I note—the noble Baroness, Lady Hollins, addressed this in her introductory remarks—that it has been argued that the Bill offers a model for others to follow to address other conditions and people in other circumstances, but it is very hard to imagine that we could see a whole procession of Bills addressing people with different health needs and disabilities along this model. Surely it would be better to make sure that people’s needs as an individual, whatever diagnosis they might have, are addressed.

At this point, I should declare my position as vice-chair of the LGA and NALC. The crucial issue here, surely, is resources. I am aware that the Bill was put forward by the noble Baroness, Lady Hollins, but there are questions I would like to put to the Minister if the Government are backing it. How do we know that it will have the intended impact? How will it be enforced? We talked about ensuring that there was full consultation on the guidance, but what role might Parliament play in producing the guidance? Crucially, without further resources, how could public bodies conceivably implement this new guidance?

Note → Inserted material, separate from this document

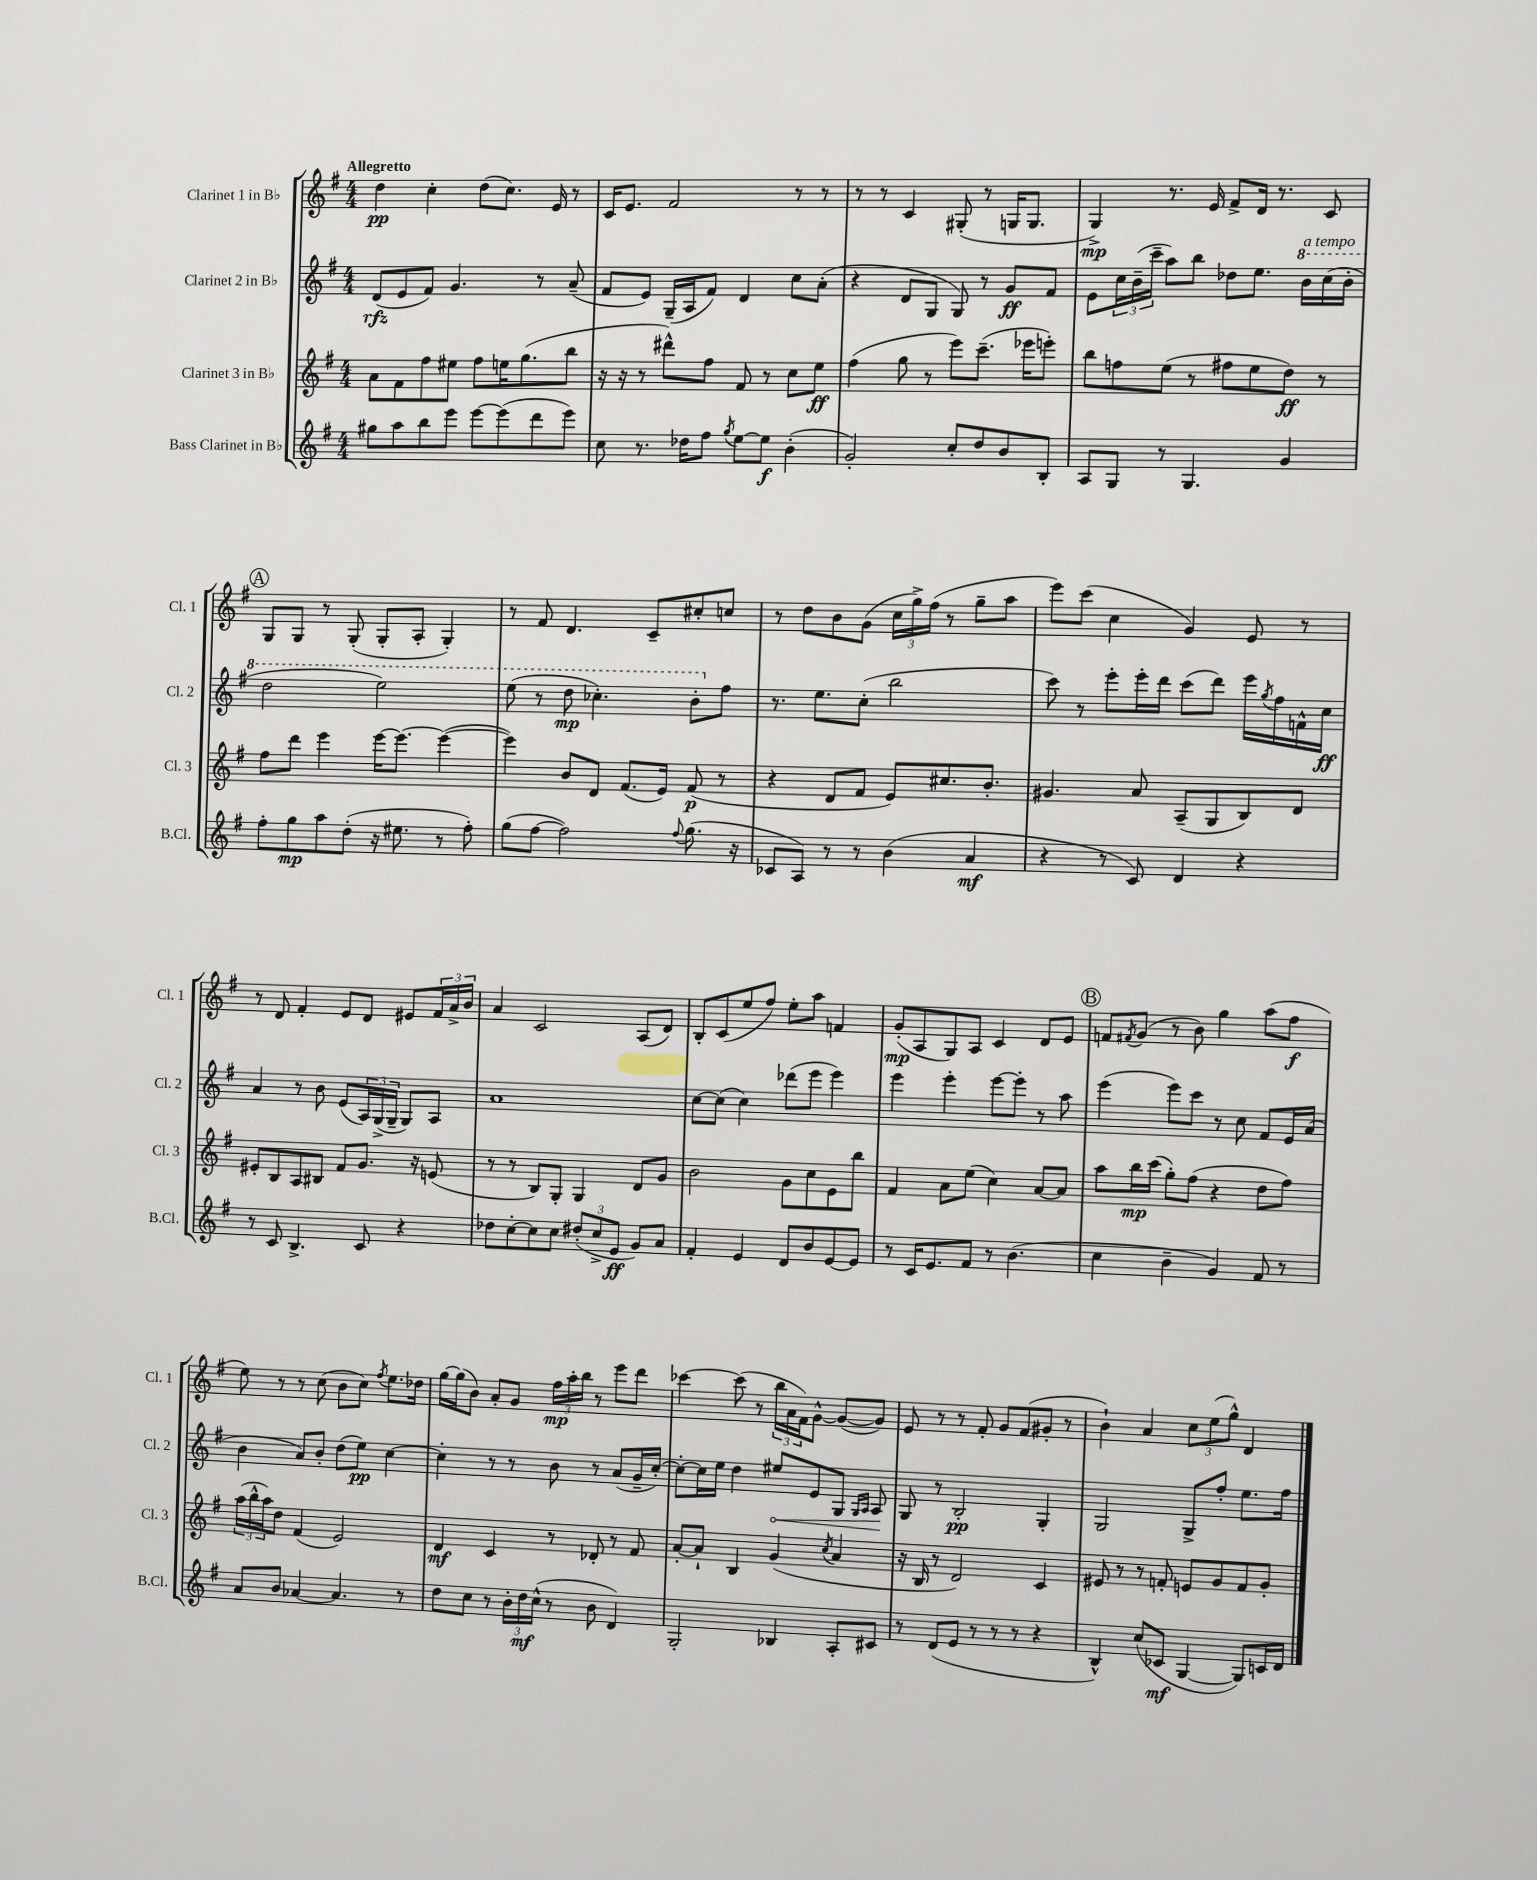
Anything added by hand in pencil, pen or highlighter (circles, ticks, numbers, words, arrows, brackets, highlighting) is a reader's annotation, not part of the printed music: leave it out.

I come to one final area of concern, looking at the discussion of the Bill in the public realm and the way it has been discussed in the press and online, about what people advocating for it or pinning their hopes on it believe it is designed to achieve, particularly around issues concerning maternal health and reproductive rights. The Bill, of course, very directly addresses the needs of people with Down’s syndrome, which legally applies only to people who have been born and therefore does not relate to the needs of pregnant women who may have received an antenatal diagnosis but do not themselves have Down’s syndrome. So I ask either the Minister or the noble Baroness, Lady Hollins, to confirm that, in the Department of Health and Social Care, the intention of the Bill is not to plan to develop new guidance or amend any existing guidance concerning antenatal care and existing reproductive rights as a consequence—save as it may apply, of course, to the needs of women who have Down’s syndrome.